I think alot of this has to do with the type of player he recruits. Alot of the recruits seem to be higher character, have their head on straight and are not what I would call "thuggish" type players.

snarling wolverine

June 12th, 2013 at 10:39 AM ^

Our awful APR under Rich Rod isn't just due to transfers.  To be that low, you have to have guys leaving the program while in poor academic standing.  Someone responsible for checking on their progress dropped the ball.



June 11th, 2013 at 3:01 PM ^

The biggest thing I take from this is that our 951, which is a good score, is the worst in the league. There's plenty bad to say about the Big Ten, but we've always been an academically-driven conference, and this is more evidence of that.

oriental andrew

June 11th, 2013 at 3:39 PM ^

If you replace the 897 with another 981 (2011-2012 single year score), the 4 year average jumps to about 972 (give or take), which would put Michigan around 4th overall.  Drop off the lower scores from 2009-2010 and 2010-2011 and replace with similar scores in the 980s and you're looking at a score in the top quartile of the conference.  That's not bad.


June 11th, 2013 at 3:10 PM ^

Here is how the whole of the Big Ten fared in the last reporting period:

Northwestern 996
Wisconsin 985
OSU 982
Nebraska 972
Indiana 963
Penn State 961
Iowa 961
Illinois 960
MSU 955
Minnesota 955
Purdue 953
Michigan 951

..and here is Michigan's rolling average over the periods which are listed in the NCAA database. From 2009-2010 to this most recent period, it has moved 2.5%, which I believe is quite a good jump considering how the APR is calculated:

Academic Year Michigan
2004 - 2005 952
2005 - 2006 958
2006 - 2007 951
2007 - 2008 947
2008 - 2009 936
2009 - 2010 928
2010 - 2011 943
2011 - 2012 951



June 11th, 2013 at 4:07 PM ^

Can someone please explain what exactly the APR is and how they determine it?
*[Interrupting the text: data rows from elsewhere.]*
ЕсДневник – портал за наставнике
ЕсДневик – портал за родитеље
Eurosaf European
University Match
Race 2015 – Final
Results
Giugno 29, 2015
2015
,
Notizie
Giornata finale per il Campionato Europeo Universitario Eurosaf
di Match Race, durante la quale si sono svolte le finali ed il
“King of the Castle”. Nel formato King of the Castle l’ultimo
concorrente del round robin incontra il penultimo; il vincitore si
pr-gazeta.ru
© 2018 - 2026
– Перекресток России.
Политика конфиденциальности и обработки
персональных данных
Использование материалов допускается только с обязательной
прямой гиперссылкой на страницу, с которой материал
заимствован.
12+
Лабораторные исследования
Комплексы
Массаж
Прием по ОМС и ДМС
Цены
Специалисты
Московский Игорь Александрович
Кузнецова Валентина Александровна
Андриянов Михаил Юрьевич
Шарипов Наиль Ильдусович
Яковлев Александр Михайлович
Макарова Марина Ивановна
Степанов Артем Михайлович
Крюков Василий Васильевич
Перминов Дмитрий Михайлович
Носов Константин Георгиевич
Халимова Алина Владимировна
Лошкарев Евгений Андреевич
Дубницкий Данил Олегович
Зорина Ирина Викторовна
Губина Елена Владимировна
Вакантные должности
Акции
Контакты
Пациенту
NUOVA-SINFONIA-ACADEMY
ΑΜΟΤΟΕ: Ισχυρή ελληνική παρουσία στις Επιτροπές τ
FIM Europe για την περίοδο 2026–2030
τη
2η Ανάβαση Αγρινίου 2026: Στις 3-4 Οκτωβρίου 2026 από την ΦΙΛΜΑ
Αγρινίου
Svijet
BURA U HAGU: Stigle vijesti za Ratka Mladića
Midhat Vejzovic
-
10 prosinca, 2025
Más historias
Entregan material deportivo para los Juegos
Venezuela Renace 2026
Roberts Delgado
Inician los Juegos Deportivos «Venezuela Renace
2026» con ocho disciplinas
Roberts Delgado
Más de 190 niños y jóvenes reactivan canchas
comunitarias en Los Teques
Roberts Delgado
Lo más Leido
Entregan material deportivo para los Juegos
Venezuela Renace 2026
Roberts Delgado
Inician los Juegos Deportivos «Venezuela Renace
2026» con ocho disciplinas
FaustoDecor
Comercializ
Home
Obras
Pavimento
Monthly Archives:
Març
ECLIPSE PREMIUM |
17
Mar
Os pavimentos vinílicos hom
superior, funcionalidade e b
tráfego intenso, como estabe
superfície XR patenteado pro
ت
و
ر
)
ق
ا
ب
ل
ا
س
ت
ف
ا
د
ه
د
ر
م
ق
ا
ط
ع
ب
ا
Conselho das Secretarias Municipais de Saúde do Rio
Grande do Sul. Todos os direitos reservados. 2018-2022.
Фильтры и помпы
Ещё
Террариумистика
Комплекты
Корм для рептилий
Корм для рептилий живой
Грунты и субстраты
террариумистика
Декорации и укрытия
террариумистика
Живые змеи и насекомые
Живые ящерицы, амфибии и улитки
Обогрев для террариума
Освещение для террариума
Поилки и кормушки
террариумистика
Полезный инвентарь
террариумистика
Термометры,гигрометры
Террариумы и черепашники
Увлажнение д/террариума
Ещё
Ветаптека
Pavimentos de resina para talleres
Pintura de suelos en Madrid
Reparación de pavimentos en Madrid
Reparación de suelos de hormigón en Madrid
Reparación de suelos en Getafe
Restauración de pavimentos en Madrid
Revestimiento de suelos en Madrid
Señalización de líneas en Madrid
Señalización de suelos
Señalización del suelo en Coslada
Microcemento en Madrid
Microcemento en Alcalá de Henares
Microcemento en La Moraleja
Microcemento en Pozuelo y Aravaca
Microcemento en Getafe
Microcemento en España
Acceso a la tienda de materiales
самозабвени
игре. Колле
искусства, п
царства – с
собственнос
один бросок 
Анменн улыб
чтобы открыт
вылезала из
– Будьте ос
I only know that it's a four year average of something. Thanks.


June 11th, 2013 at 5:58 PM ^

Each student-athlete receiving athletically related financial aid earns one retention point for staying in school and one eligibility point for being academically eligible. A team’s total points are divided by the points possible and then multiplied by one thousand to equal the team’s Academic Progress Rate score. Example: A Division I Football Bowl Subdivision team awards the full complement of 85 grants-in-aid. If 80 student-athletes remain in school and academically eligible, three remain in school but are academically ineligible and two drop out academically ineligible, the team earns 163 of 170 possible points for that term. Divide 163 by 170 and multiply by 1,000 to determine that the team’s Academic Progress Rate for that term is 959.

Teams that score below 925 and have a student-athlete who both failed academically and left school can lose scholarships (up to 10 percent of their scholarships each year) under the immediate penalty structure.
Teams with Academic Progress Rates below 900 face additional sanctions, increasing in severity for each consecutive year the team fails to meet the standard.
Year 1: a public warning letter for poor performance
Year 2: restrictions on scholarships and practice time
Year 3: loss of postseason competition for the team (such as a bowl game or the men's basketball tournament).